We extracted the β estimate of “Neg – Neu” and “Hap – Neu” of the mPFC cluster for all subjects. The two β estimates did not differ significantly (t = 0.32, p = 0.748, paired-sample t-test, Fig. 2B). As expected, the β estimate of “Neg – Neu” was significantly correlated with age (r = −0.44, p < 0.001); in contrast, the β contrast of “Hap – Neu” was not significantly correlated with age (r = 0.01, p = 0.933). Slope tests confirmed the difference in the slopes of the age regressions (t = 2.66,p = 0.009, Fig. 2C), suggesting that 1-unit (year) change in age was associated with 1-unit change in β (Neg – Neu) differently from the same with 1-unit change in β (Hap – Neu).

We also assessed the correlation between RT/accuracy (Neg/Hap – Neu) and β (Neg/Hap – Neu) of mPFC, and none of the correlations were significant (−0.11<r’s<0.08, 0.324<p’s<0.735).

Next, we assessed the correlation between anxiety scores and β (Neg/Hap – Neu) of the mPFC. The correlation of β (Neg – Neu) and STAI score was significant and positive (r = 0.25, p = 0.018). The correlation of β (Hap – Neu) and STAI score was also significant but negative (r = −0.29, p = 0.006). The difference in slope of the two regressions was significant (t = 3.70, p < 0.001, Fig. 2D).

Further, across participants, β (Neg – Neu) and β (Hap – Neu) were negatively correlated (r = 0.31, p = 0.003, Fig. 2E).

Notably, we did not observe amygdala activations in whole-brain regression against age. In an ROI analysis, neither β (Neg – Neu) nor β (Hap – Neu) of bilateral amygdala (AAL mask) was correlated significantly with age (r = −0.13, p = 0.213; r = −0.06, p = 0.552, respectively).

We showed the regional activations to negative vs. neutral, happy vs. neutral, and happy vs. negative faces in one-sample t tests of all subjects at voxel p<0.001, uncorrected in Supplementary Figure S5, with Table S6 summarizing the clusters that met cluster p<0.05, FWE-corrected.

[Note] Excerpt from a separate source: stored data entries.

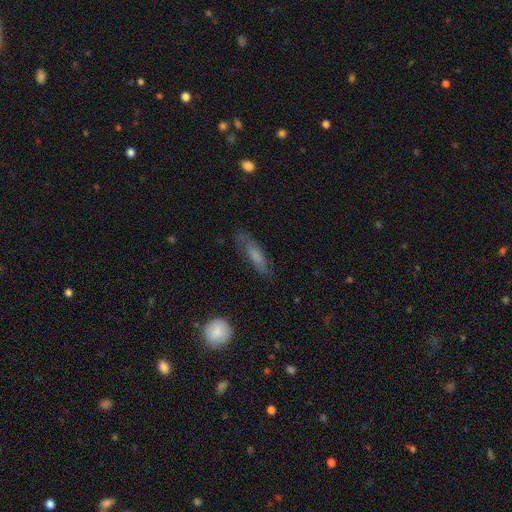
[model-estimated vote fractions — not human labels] A smooth galaxy with no disk features (62%) that is cigar-shaped (58%). Merging: none (70%).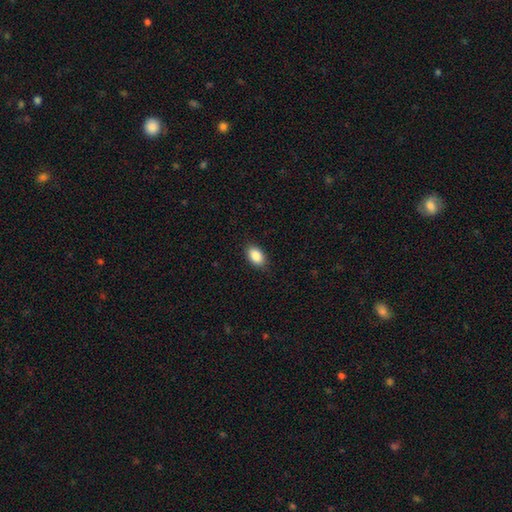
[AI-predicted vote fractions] Morphology: type=smooth (88%); roundness=in between (90%); merging=none (87%).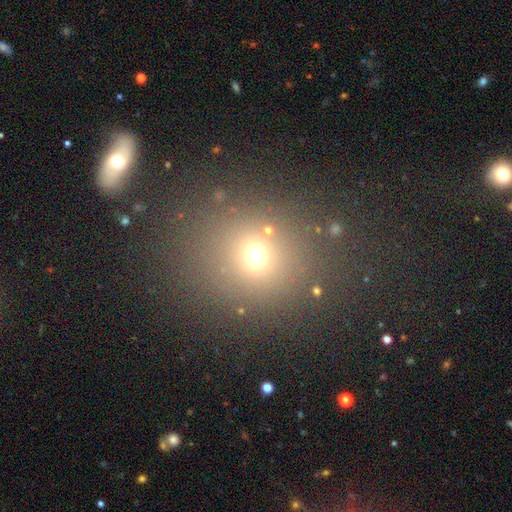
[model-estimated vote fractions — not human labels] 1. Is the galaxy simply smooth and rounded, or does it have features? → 65% smooth, 25% star or artifact, 10% featured or disk.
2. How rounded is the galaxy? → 82% round, 17% in between, 1% cigar-shaped.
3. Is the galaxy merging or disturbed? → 81% none, 9% minor disturbance, 5% major disturbance, 4% merger.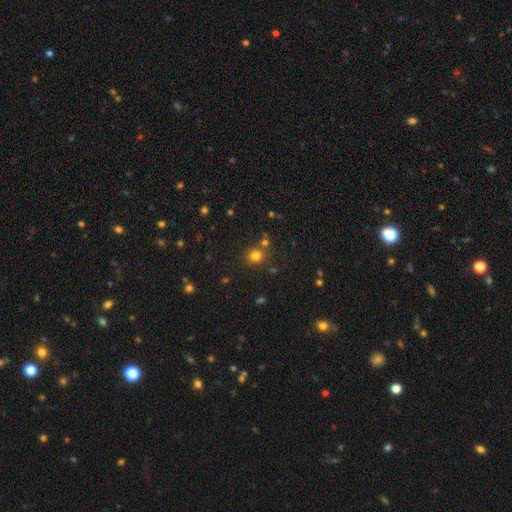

3.3. MPFC functional connectivity

The mPFC cluster showed age-related reduction in responses to identification of negative vs. neutral emotional faces. With the mPFC cluster as the seed (physiological variable) and “negative – neutral” as the psychological variable, the gPPI analysis showed clusters in the default mode network (DMN), including bilateral angular gyrus, superior frontal gyrus, and precuneus (Fig. 3, Supplementary Table S7).

Fig. 3.

Fig. 3.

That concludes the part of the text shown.